Ужас также родственен наслаждению, опьянению кровью и желанию игры. Разве мы все, будучи детьми, долгими зимними вечерами не слушали внимательно зловещие истории? Тогда мы дрожали от страха, хотели спрятаться в защищенную пещеру и все же никак не могли наслушаться. Это было похоже на то, как если бы, заблудившись в камыше и тине, вы наткнулись бы на гнездо пятнистых змей и не могли бы убежать из-за желания рассмотреть их ужасный клубок.
В местах, где народ ищет возросшую жизнь, на каждой ярмарке, на каждой площади, где собираются стрелки, ужас на раскрашенном полотне манит своими яркими цветами. Умышленные убийства на сексуальной почве, казни, восковые тела, усеянные гнойными язвами, длинные шеренги анатомических уродств: – тот, кто выставляет это, тот знает желания масс и наполняет свои карманы. Часто и долго я стоял перед такими лавками и пристально смотрел на лица выходящих. Почти всегда там был смех, но он звучал, все же, так странно смущенно и сдавленно. Что должен был скрывать этот смех? И из-за чего я стоял там? Не было ли это моим вожделением ужаса? Желание детей и народа не чуждо никому.
Как и ребенок в кухне прислуги, деревенский парень в кунсткамере с уродцами, так и молодые добровольцы в казармах сидели, собравшись вокруг какого-то более старого солдата, в голосе которого еще дрожал ужас поля сражения. Пусть даже лица и бледнели, глаза темнели, но, все же, не было никого, кто не ожидал бы с еще большим нетерпением дня выступления. Это заставляло каждого пристально смотреть в лицо Горгоне, даже если биение сердца при этом могло умолкать.
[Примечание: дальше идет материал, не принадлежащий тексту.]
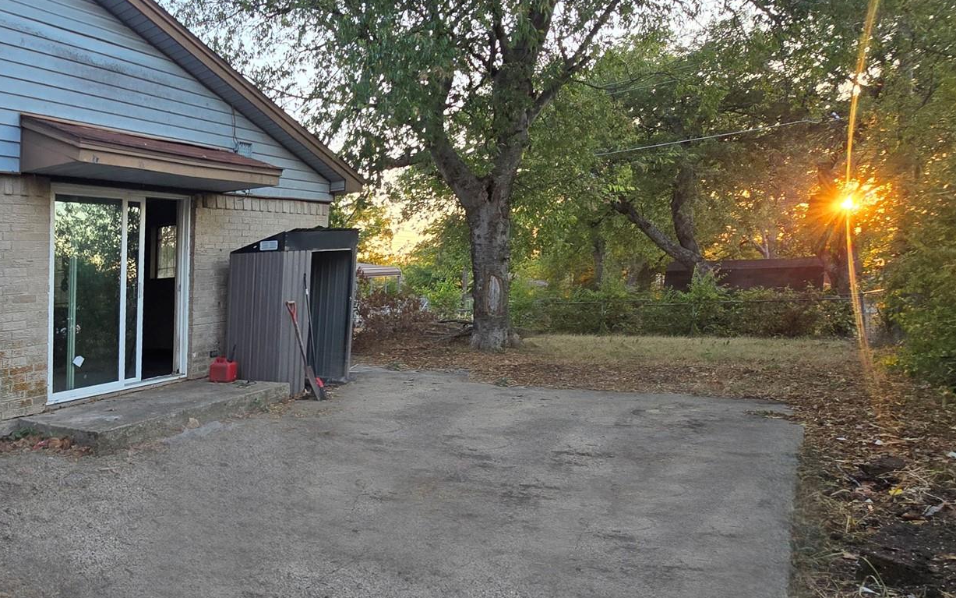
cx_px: 245
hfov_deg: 72.1
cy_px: 377
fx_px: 599
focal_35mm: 23
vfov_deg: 52.4
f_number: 2.2
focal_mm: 2.2
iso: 80
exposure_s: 1/120
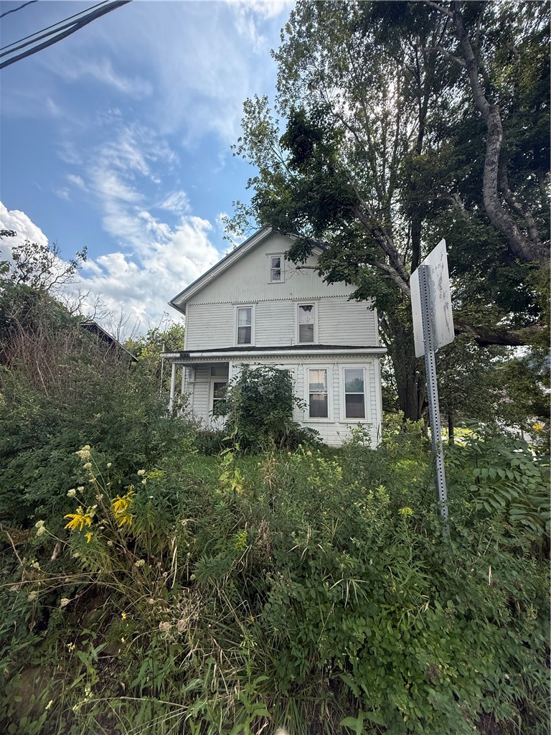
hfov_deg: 85.7
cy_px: 368
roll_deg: -0.8
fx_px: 297
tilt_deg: +9.4
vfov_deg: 102.1
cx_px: 276
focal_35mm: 14
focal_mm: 2.22
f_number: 2.2
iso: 64
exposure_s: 1/1464
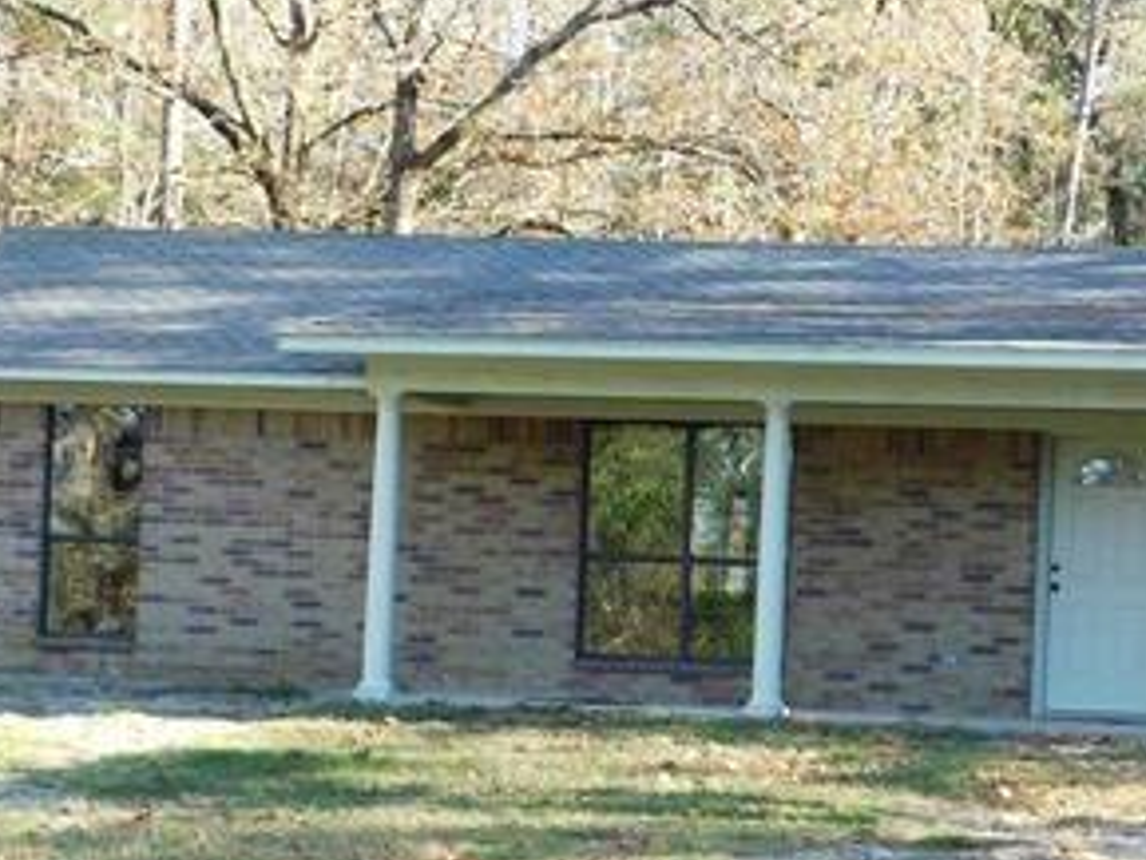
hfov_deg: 17.3
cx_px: 924
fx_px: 3743
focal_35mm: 113
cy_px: 670
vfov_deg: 13.1
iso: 125
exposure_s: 1/125
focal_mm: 9
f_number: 3.8
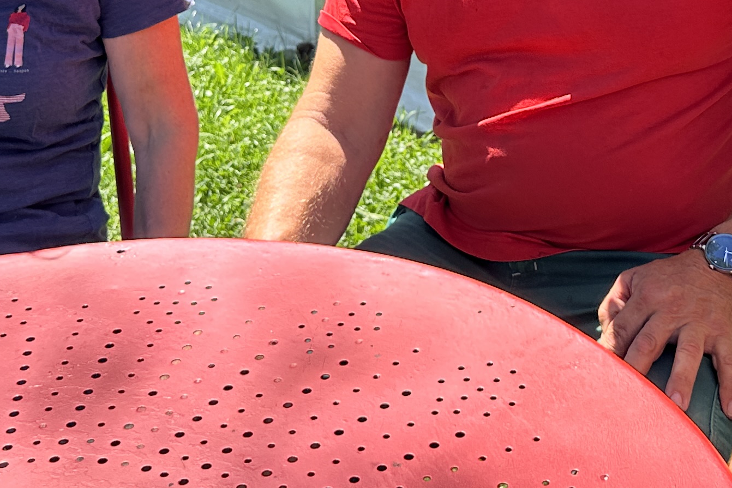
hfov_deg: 26.8
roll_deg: +0.6
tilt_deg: -7.4
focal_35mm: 75
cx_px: 507
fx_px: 1525
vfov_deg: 17.1
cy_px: -156
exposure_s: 1/1212
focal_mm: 6.86
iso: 80
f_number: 1.78
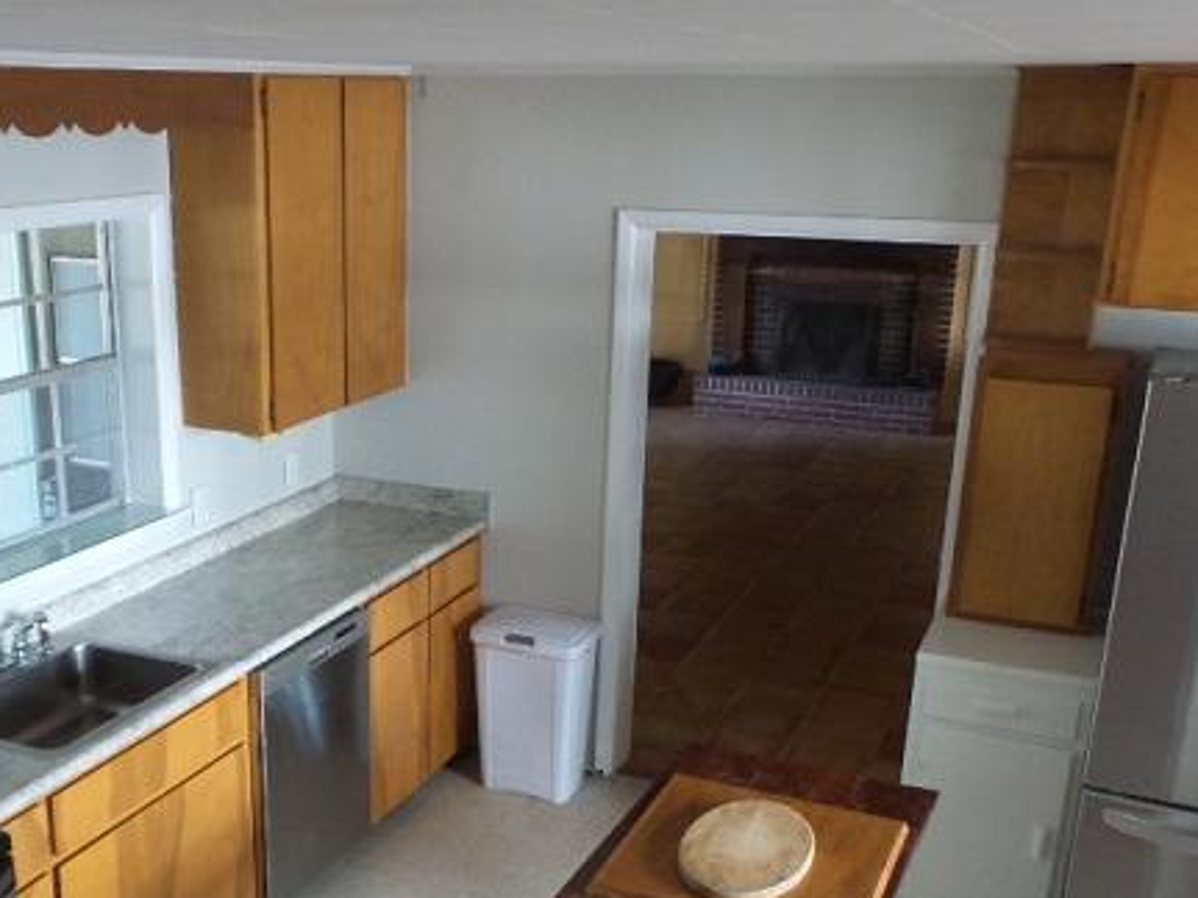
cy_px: 595
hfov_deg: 45.2
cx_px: 411
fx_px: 1419
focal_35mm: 41
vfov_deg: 34.8
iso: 320
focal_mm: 4.1
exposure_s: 1/30
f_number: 2.8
И для каждого наступал час, когда это вскипало, темно, неопределенно, из глубины, как раз тогда, когда меньше всего об этом думали. Когда поля были пусты как в дни больших праздников, и, все же, совсем иначе. Когда кровь неслась сквозь мозг и артерии как перед ожидаемой ночью любви и еще гораздо горячее и более страшно. Когда приближались все ближе к бушующему шуму там впереди, когда удары становились все более грохочущими, все быстрее гнались друг за другом, когда перед изобилием несущихся мыслей вокруг вспыхивали равнины, когда чувство было таким, когда пейзаж и развитие событий только темно и сказочно выныривали в воспоминаниях. Боевое крещение! Там воздух был настолько заряжен переливающейся за край мужественностью, что каждый вдох опьянял, что можно было бы плакать, не зная почему. О, сердца мужчин, которые могут это чувствовать!
Потом он проносился вдоль колонны с взмахом крыльев летучей мыши, так что смех и возгласы замирали во рту. У края дороги лежал кто-то с деревянным и жестко-острым, восковым лицом, глаза которого так остекленело всматривались в пустоту. Первый мертвец, незабываемое мгновение, из-за которого леденела кровь в сердце. Тут ужас в каждом вставал на дыбы как бледная, испугавшаяся кляча перед ночной пропастью. И в мозг каждого навсегда вонзалось свое, разное впечатление. Для одного это была рука, как коготь вцепившаяся в мох и землю, для другого синеватые губы над белизной челюсти, для третьего черная, кровавая корка в волосах. Ах, как бы вы ни были подготовлены к этому мгновению, но все разбивалось в этой серой фигуре у обочины дороги, на грязном лице которой играли первые синие мухи. Эта фигура и бесчисленные другие, которые еще последовали за ней, появлялись снова и снова в их тысячах искаженных положениях с разорванными телами и зияющими черепами, бледные, предостерегающие духи обезумевших окопников перед штормом, до тех пор, пока не раздавался освобождающий призыв к атаке.
Ужас в нашем представлении неразделимо переплетен со смертью; мы не можем отделить одно от другого, как первобытный человек не мог отделить его от молнии, которая, вспыхивая, била рядом с ним в землю. Преодолеют ли поздние поколения также этот ужас и вспомнят ли в том же сострадательном умилении о нас, о нас и наших чувствах, заставлявших дрожать нашу грудь в блужданиях по бескрайней пустоши фронтов?
В этих ночных проходах через дрожащие пустыни сердце было таким одиноким и осиротелым, как если бы оно вибрировало, качаясь над смертельным мерцанием замерших морей. Все тепло поглощалось подстерегающей вокруг безжалостностью. Бесчисленные разы жалостливый вой медленно умирающего затихал в пустоте. Дальше, только дальше, к надежной пещере!